**PASSAGE:**
-- Opening Marker --

Québec City, January 14, 2004.
— In its latest report,
the Advisory Board on English Education (ABEE) conveyed to
the Minister of Education, the Hon. Pierre Reid, its belief
in the importance of paying particular attention to what extent
secondary school teachers are prepared, or consider themselves
prepared, to implement the reform in their classrooms at this
time. Competency-based multidisciplinary teaching was not
likely on the curriculum when they themselves were students.
The response of teachers to the challenge of the new curriculum
and to the structural changes it entails is therefore crucial.
In preparing this report entitled Profile
of the Teacher as Keystone in Secondary Reform Implementation,
the Board heard invaluable accounts from many sectors of the
education system: school administrators, university professors,
union members, and, above all, teachers working in urban and
rural milieux, in the public and private sectors. Particular
attention was given to participants’ first experiences
of implementing the reform in secondary schools.
The report finds that the concepts underlying
the reform are pedagogically well founded and feasible in
terms of their application in the schools, but that their
full implementation depends largely on the constructive participation
of teachers. The considerably more complex content of the
secondary school curriculum effectively requires fuller explanation
and demands increased attention to teaching priorities. The
Board believes that all parties—the Ministère
de l’Éducation (MEQ), the school boards, teachers,
parents, unions, administrators—must develop common
strategies so that all teachers clearly understand the curriculum
reform, sharing a common language and a common perspective
on the imperatives of change.
The report contains 23 recommendations,
principally addressed to the MEQ and the government, but also
to the school boards, universities and teachers’ unions.

-- Closing Marker --

**YOUR GOAL:**
Translate this sentence from the passage on the Advisory Board's report into French: "The report contains 23 recommendations, principally addressed to the MEQ and the government, but also to the school boards, universities and teachers' unions." The stored records are not needed.

[Stored records]
-- Opening Marker --

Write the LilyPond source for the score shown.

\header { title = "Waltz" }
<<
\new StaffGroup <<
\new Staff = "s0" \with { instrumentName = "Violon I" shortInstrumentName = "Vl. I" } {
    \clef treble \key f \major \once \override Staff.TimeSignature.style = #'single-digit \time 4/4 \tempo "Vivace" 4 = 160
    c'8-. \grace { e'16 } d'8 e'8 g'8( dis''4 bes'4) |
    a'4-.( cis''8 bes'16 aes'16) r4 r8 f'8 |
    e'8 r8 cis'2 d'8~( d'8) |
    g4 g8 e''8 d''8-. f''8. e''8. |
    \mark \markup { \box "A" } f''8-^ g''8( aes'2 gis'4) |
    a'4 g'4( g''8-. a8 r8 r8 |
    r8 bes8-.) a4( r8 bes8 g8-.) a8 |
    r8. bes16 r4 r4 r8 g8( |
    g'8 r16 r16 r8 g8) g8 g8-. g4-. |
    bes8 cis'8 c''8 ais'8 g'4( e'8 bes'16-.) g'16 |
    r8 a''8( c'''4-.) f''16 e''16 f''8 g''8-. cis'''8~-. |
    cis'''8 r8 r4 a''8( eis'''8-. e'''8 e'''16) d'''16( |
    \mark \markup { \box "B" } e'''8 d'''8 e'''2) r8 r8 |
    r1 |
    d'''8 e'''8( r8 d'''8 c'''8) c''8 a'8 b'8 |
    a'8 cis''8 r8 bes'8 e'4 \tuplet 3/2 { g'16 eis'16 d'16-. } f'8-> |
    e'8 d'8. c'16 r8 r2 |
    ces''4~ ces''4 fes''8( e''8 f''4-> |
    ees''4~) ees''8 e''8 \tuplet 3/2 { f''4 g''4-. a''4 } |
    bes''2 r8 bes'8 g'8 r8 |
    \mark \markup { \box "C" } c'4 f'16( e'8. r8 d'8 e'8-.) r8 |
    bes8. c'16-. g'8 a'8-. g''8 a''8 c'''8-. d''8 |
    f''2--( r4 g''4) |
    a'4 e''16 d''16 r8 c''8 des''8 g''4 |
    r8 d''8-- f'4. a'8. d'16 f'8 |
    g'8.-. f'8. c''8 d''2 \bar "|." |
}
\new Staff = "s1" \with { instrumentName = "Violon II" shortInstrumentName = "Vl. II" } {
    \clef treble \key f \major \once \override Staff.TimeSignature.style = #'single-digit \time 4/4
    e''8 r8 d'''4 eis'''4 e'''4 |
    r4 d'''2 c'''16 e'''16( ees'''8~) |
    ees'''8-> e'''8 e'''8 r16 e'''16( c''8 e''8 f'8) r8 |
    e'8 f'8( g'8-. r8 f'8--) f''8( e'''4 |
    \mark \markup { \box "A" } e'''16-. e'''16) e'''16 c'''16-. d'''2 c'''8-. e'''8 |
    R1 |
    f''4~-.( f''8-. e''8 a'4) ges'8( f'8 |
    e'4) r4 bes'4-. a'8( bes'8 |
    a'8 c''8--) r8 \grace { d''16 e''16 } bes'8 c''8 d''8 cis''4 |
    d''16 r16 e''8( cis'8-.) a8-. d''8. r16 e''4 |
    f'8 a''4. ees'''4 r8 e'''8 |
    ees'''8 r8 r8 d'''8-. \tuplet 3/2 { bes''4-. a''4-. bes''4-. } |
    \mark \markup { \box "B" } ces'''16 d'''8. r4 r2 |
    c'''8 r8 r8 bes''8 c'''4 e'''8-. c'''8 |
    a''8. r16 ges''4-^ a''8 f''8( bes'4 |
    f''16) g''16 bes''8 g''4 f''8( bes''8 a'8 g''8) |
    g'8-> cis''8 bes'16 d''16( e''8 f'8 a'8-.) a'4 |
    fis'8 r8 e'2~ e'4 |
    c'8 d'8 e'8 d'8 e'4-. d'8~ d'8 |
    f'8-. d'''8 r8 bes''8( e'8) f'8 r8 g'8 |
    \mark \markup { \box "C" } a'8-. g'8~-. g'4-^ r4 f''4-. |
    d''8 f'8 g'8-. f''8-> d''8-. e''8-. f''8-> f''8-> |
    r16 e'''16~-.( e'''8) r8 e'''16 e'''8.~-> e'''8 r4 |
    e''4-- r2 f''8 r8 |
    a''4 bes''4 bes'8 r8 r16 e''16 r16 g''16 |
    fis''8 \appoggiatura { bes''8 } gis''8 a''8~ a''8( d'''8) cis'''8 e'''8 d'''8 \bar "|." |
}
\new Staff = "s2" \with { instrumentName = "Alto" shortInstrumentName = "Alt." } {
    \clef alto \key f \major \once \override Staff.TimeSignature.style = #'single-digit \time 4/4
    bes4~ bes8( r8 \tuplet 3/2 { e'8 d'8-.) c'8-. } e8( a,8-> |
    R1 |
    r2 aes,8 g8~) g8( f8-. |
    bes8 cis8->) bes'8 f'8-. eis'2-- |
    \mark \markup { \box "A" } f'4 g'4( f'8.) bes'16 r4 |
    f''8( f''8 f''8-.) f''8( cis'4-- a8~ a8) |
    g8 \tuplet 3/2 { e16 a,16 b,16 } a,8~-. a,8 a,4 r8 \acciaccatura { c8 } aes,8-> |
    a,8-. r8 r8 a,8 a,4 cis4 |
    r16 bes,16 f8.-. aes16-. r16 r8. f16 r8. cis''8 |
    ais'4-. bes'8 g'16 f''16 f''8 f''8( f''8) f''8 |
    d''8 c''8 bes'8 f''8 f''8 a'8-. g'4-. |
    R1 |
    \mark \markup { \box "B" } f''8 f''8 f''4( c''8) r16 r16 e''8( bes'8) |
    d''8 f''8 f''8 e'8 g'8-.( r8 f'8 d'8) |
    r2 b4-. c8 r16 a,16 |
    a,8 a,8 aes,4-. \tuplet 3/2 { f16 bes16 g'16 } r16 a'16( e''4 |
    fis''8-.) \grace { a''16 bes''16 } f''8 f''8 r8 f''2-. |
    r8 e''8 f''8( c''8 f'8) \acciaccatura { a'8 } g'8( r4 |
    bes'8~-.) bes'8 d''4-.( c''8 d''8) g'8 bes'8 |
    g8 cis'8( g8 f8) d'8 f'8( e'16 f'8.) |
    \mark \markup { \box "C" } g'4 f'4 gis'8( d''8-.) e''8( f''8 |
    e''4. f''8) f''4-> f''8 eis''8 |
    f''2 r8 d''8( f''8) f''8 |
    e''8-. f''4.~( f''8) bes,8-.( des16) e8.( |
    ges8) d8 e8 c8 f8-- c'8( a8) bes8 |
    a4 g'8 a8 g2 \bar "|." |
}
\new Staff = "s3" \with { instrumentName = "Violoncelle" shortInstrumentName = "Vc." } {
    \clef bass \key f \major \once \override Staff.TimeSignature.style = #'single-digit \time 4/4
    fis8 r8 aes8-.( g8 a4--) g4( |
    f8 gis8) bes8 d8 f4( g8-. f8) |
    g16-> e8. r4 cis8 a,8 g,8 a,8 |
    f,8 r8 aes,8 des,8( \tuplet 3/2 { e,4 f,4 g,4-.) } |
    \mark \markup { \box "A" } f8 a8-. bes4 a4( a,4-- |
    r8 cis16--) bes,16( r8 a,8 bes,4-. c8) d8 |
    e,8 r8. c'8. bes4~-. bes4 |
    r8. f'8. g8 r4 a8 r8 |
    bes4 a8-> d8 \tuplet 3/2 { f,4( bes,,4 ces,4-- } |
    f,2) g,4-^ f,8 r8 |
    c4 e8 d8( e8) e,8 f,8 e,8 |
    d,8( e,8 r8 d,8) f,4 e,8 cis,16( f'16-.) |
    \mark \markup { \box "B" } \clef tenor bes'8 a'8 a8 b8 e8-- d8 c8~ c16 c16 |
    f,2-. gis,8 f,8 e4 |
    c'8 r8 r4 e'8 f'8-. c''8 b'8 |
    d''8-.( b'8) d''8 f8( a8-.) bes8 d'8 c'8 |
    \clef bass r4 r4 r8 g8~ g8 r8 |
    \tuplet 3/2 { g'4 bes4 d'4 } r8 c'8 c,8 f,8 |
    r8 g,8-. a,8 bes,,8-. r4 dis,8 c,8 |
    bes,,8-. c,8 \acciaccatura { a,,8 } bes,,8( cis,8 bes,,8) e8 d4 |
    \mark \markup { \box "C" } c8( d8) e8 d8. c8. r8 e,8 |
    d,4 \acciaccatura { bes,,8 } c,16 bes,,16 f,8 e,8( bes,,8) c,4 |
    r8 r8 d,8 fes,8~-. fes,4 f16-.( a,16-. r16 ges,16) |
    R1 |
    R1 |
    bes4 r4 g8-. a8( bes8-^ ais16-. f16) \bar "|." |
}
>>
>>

-- Closing Marker --

**COMPLETED TASK:**
Le rapport contient 23 recommandations, adressées principalement au MEQ et au gouvernement, mais aussi aux commissions scolaires, aux universités et aux syndicats d'enseignants.